ASSIGNED TASK
Please retype the listing exactly as it appears, skipping each picture.

THE RECORDS
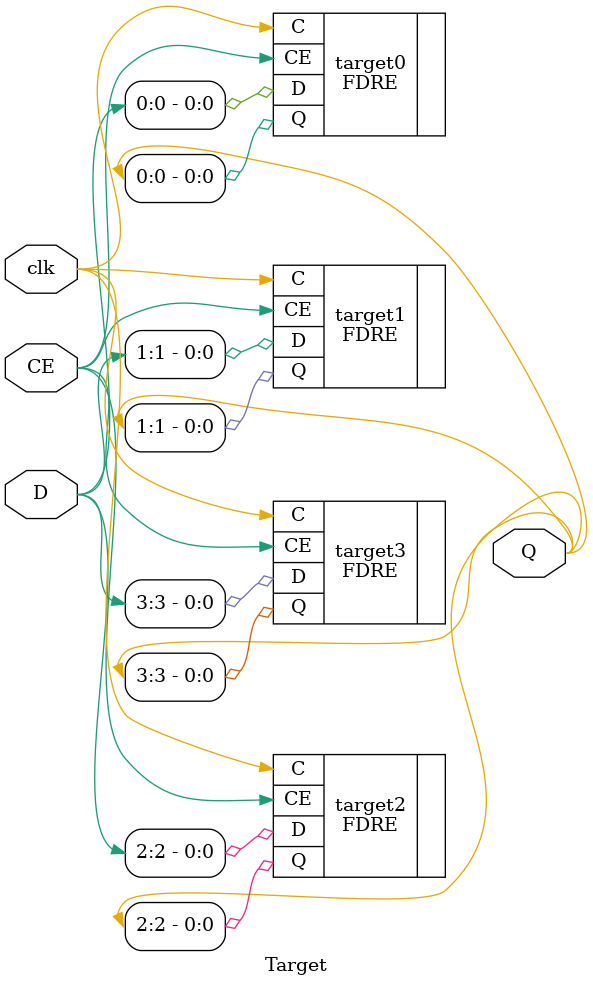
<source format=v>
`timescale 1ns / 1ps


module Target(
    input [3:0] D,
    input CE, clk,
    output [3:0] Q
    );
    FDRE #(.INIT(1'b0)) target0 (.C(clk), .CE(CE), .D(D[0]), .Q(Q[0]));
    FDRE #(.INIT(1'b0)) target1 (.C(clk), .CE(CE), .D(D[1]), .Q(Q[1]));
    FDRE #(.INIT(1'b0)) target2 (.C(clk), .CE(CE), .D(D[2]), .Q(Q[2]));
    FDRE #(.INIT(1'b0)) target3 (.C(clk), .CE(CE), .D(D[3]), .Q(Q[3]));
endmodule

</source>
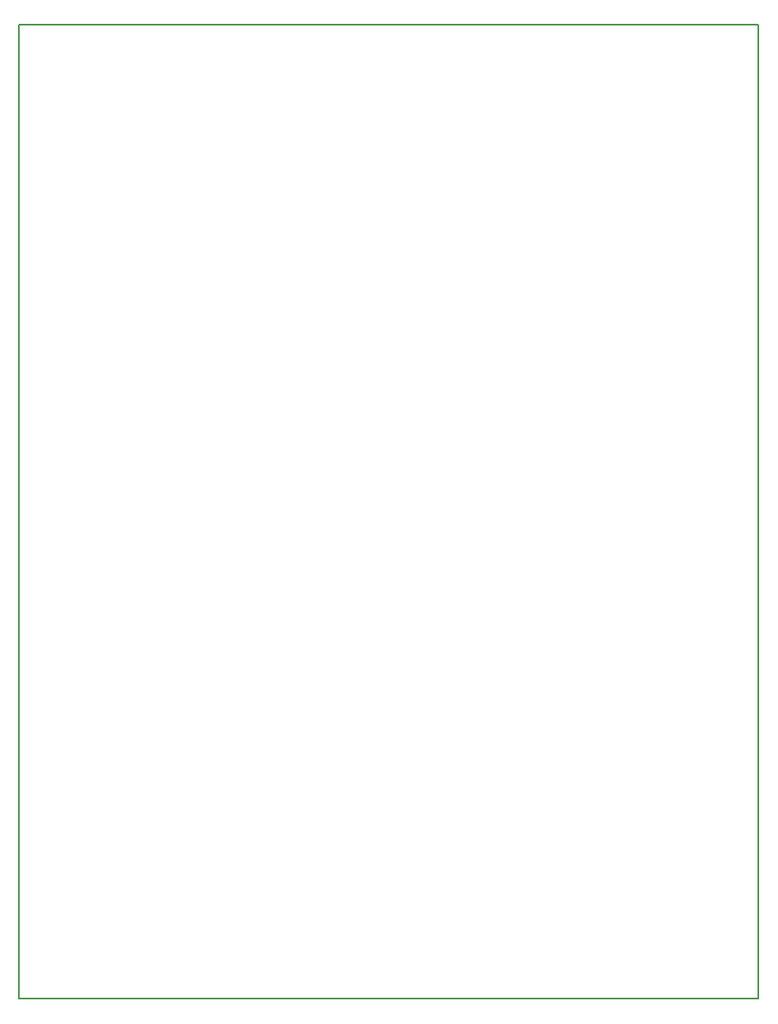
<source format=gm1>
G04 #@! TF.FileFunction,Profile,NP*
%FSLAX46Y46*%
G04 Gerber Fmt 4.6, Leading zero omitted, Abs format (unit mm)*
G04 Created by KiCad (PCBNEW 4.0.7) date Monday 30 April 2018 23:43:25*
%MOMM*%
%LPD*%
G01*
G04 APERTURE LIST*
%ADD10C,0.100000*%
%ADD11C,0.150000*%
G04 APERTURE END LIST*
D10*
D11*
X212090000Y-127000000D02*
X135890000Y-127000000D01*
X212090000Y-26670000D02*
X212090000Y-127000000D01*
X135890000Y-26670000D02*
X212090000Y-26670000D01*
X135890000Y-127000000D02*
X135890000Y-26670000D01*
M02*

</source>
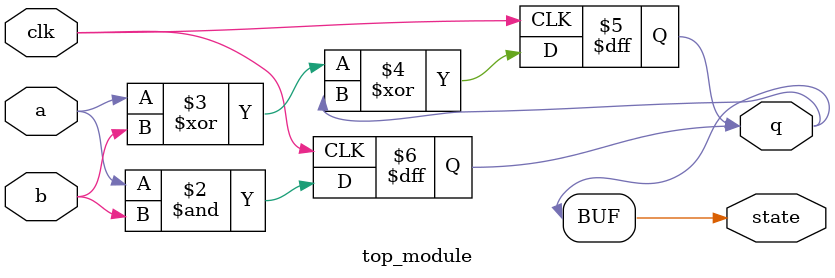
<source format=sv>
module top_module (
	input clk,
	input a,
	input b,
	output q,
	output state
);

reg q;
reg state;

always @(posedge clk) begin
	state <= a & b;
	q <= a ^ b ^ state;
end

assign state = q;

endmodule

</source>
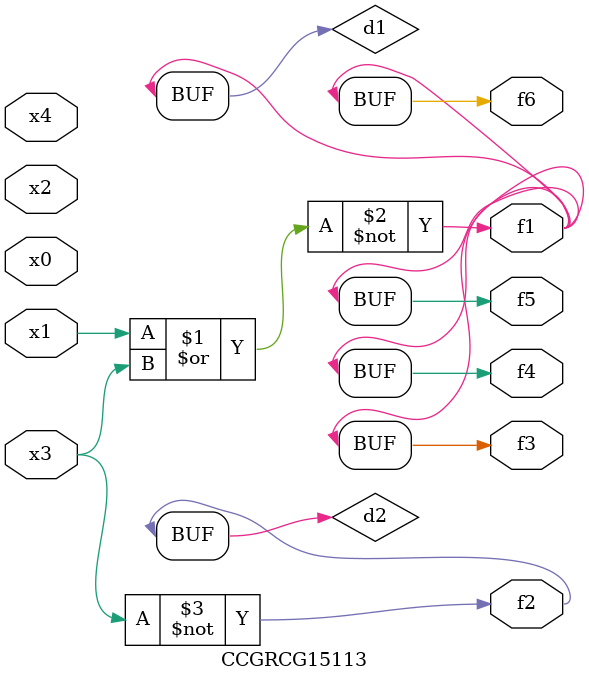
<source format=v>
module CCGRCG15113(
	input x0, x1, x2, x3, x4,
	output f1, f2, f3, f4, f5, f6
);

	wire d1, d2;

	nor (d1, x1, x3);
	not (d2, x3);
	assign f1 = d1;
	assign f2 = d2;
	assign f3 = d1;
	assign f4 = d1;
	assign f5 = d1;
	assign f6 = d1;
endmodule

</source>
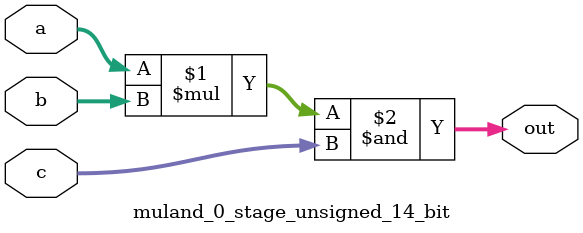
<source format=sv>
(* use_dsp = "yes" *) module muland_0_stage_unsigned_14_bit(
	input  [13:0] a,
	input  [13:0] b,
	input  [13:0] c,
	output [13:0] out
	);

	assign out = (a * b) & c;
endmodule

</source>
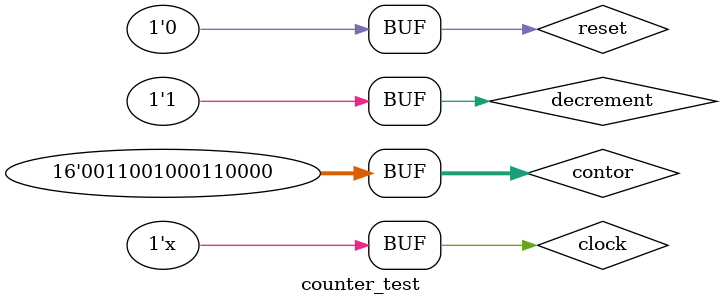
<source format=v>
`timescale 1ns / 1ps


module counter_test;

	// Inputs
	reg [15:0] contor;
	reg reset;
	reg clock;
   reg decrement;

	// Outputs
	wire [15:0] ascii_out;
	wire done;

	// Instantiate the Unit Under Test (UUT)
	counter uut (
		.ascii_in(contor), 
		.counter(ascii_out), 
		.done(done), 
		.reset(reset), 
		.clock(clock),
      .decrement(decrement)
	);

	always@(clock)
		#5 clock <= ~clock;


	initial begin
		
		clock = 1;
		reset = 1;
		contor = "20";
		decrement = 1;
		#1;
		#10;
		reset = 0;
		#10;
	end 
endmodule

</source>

SOLUTION
<source format=v>
`timescale 1ns / 1ps


module Target(
    input [3:0] D,
    input CE, clk,
    output [3:0] Q
    );
    FDRE #(.INIT(1'b0)) target0 (.C(clk), .CE(CE), .D(D[0]), .Q(Q[0]));
    FDRE #(.INIT(1'b0)) target1 (.C(clk), .CE(CE), .D(D[1]), .Q(Q[1]));
    FDRE #(.INIT(1'b0)) target2 (.C(clk), .CE(CE), .D(D[2]), .Q(Q[2]));
    FDRE #(.INIT(1'b0)) target3 (.C(clk), .CE(CE), .D(D[3]), .Q(Q[3]));
endmodule

</source>
<source format=gm1>
G04 #@! TF.FileFunction,Profile,NP*
%FSLAX46Y46*%
G04 Gerber Fmt 4.6, Leading zero omitted, Abs format (unit mm)*
G04 Created by KiCad (PCBNEW 4.0.7) date Monday 30 April 2018 23:43:25*
%MOMM*%
%LPD*%
G01*
G04 APERTURE LIST*
%ADD10C,0.100000*%
%ADD11C,0.150000*%
G04 APERTURE END LIST*
D10*
D11*
X212090000Y-127000000D02*
X135890000Y-127000000D01*
X212090000Y-26670000D02*
X212090000Y-127000000D01*
X135890000Y-26670000D02*
X212090000Y-26670000D01*
X135890000Y-127000000D02*
X135890000Y-26670000D01*
M02*

</source>
<source format=sv>
module top_module (
	input clk,
	input a,
	input b,
	output q,
	output state
);

reg q;
reg state;

always @(posedge clk) begin
	state <= a & b;
	q <= a ^ b ^ state;
end

assign state = q;

endmodule

</source>
<source format=v>
module CCGRCG15113(
	input x0, x1, x2, x3, x4,
	output f1, f2, f3, f4, f5, f6
);

	wire d1, d2;

	nor (d1, x1, x3);
	not (d2, x3);
	assign f1 = d1;
	assign f2 = d2;
	assign f3 = d1;
	assign f4 = d1;
	assign f5 = d1;
	assign f6 = d1;
endmodule

</source>
<source format=sv>
(* use_dsp = "yes" *) module muland_0_stage_unsigned_14_bit(
	input  [13:0] a,
	input  [13:0] b,
	input  [13:0] c,
	output [13:0] out
	);

	assign out = (a * b) & c;
endmodule

</source>
<source format=v>
`timescale 1ns / 1ps


module counter_test;

	// Inputs
	reg [15:0] contor;
	reg reset;
	reg clock;
   reg decrement;

	// Outputs
	wire [15:0] ascii_out;
	wire done;

	// Instantiate the Unit Under Test (UUT)
	counter uut (
		.ascii_in(contor), 
		.counter(ascii_out), 
		.done(done), 
		.reset(reset), 
		.clock(clock),
      .decrement(decrement)
	);

	always@(clock)
		#5 clock <= ~clock;


	initial begin
		
		clock = 1;
		reset = 1;
		contor = "20";
		decrement = 1;
		#1;
		#10;
		reset = 0;
		#10;
	end 
endmodule

</source>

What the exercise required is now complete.